Issue 12: James Capozzi
Western Bronze Display
Cross the marina in darkness, bucket of water poured into water.
Two men leave as a pair to drink beer
thirstily, like men on fire, hands torn
open and brown. Boards crack under the lithe one.
Pelican open on a skiff, low over water and fish—
schools tilt and rise in swells. Bird swivels, inquires
What is it you're writing?
“Cross in the morning to Animas, La Boca. The beach at Bucerias
a machine for lifting water.”
Why are you sweating? Have you been drinking?
I weigh 400 pounds. And yes.
*
Days recede on trawlers, sloppy with algae.
Inside the gorge a Ditch Witch rusts, slashed by rain and hungry.
Hovels become jungle as they rot. Iguanas enter temple trees
when light rides down whitewashes them.
Chaste actions of macaws at their seeds. Everyone knows the macaws are alone.
I saw one, sooty, with a leg off and its eye torn out
but at night while we sleep the bird the lizard the soot fog sea convene
in a clearing and are rebuilt by the jungle.
*
Eels colonize our ponds themselves.
It's natural to see a duckling taken under by an eel.

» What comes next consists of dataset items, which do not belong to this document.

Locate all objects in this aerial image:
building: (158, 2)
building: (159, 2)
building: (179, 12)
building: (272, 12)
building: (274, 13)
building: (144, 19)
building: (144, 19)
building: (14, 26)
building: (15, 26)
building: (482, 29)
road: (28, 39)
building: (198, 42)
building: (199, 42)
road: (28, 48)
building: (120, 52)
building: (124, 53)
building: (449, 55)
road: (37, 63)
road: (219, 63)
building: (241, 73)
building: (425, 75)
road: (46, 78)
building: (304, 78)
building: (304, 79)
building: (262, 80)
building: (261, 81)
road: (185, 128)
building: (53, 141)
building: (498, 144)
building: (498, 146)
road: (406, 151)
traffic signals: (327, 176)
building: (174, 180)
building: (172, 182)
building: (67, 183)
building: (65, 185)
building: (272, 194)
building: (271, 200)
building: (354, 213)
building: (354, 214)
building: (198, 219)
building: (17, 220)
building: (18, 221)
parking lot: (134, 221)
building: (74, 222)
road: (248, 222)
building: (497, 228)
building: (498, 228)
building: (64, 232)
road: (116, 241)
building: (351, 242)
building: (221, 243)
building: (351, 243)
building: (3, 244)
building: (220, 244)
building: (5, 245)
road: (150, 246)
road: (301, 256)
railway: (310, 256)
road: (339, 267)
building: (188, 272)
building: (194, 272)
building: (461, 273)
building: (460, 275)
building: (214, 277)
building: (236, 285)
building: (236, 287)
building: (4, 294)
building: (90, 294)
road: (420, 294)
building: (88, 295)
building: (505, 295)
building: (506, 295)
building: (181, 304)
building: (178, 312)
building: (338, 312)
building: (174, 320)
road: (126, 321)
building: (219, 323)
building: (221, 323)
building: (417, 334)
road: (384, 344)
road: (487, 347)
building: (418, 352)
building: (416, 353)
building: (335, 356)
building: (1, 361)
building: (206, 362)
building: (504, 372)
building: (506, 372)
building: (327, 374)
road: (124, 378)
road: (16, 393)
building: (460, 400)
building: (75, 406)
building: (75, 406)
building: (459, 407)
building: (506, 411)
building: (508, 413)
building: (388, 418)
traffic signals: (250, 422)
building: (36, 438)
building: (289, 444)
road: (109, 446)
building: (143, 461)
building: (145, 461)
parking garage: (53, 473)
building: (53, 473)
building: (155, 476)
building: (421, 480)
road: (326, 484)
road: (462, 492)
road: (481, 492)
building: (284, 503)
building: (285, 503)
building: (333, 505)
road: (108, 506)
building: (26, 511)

When ducks and swans overbreed, eels maintain a balance.
The eels refill drained ponds in weeks. Their mucous coating keeps them
undiseased, as they squirm from the harbor
through damp grasses pond to pond, in waves.
It's more important they lay open in the ocean
these early histories
and whether or not we mount fauna like ornaments
in canisters or wallets.
Fissile movement a mutiny
eats grain each day, little by little. Even the noun eats acid.
You in a Spanish place. The year out of order.
Only a tent city stirs each morning, more nothing.
*
End of vista, bathers, boats. End of steam off of food—no oysters
no crabs.
End of food, bathers, mercenary venturing in the bay
where the vote ends, and parity. Birds on their branch end up party to the tzar's
descant. No dogs.
Dogs end their lost hunting when a wave wipes the cathedral steps—end of nose
end of hope.
Sunslaves cease their flagellations, blotted by a wave
beneath the lawnchair where Wayne sat, in jeans, tracking a waterspout.
No trees here. Used them all for firewood.
No wife, no surf, no work.
*
Houses of the gorges mostly stone, flat roofed and low.
Walls thick to protect against heat and storms. Men lay beams
from wall to wall, on top of these a mat of canes, on top of those flat stones.
Crumbled mica, hauled from streams atop the mountain, must be laid
under a Jupiter in retrograde
says Wayne, eyeing the storm's mess
moving over roofs
tamping clay into the gaps.
*
Like good fiddle or the firmament you are free to the core
gleaming with salt.
You are free to the core and stuffed lung, where tar lives.
Evening tells me you are odious
but as lustrous soot clots down walls into December and January
breath, it thinks and is turned over into language
by a bridge, each day, in the mist, keeping time.
*
A vision of you in tears
taking pictures in a dress, sobbing in frustration and sadness
like a tic bisects me spread out half-in-sun, sound of the workers tapping.
Hollow pole dragged over asphalt. Gas truck comes round, jingle blaring,
bangs across a bridge of planks and beachhead
spiked with storm debris. A woman selling pies swears
it's just one thing after another after another
then keels over.
Her husband's perched above the sea,
smoking on a throne with his pit tied to it, voracious for our throats,
tearing at its chain even when
way down the beach we reach the final bend and look back.
It barks roughly
and holy that way. It demands our hoarded blood.
James Capozzi is the author of Country Album, which won the New Measure Poetry Prize and is published by Parlor Press. He teaches at Virginia State University in Petersburg, Virginia.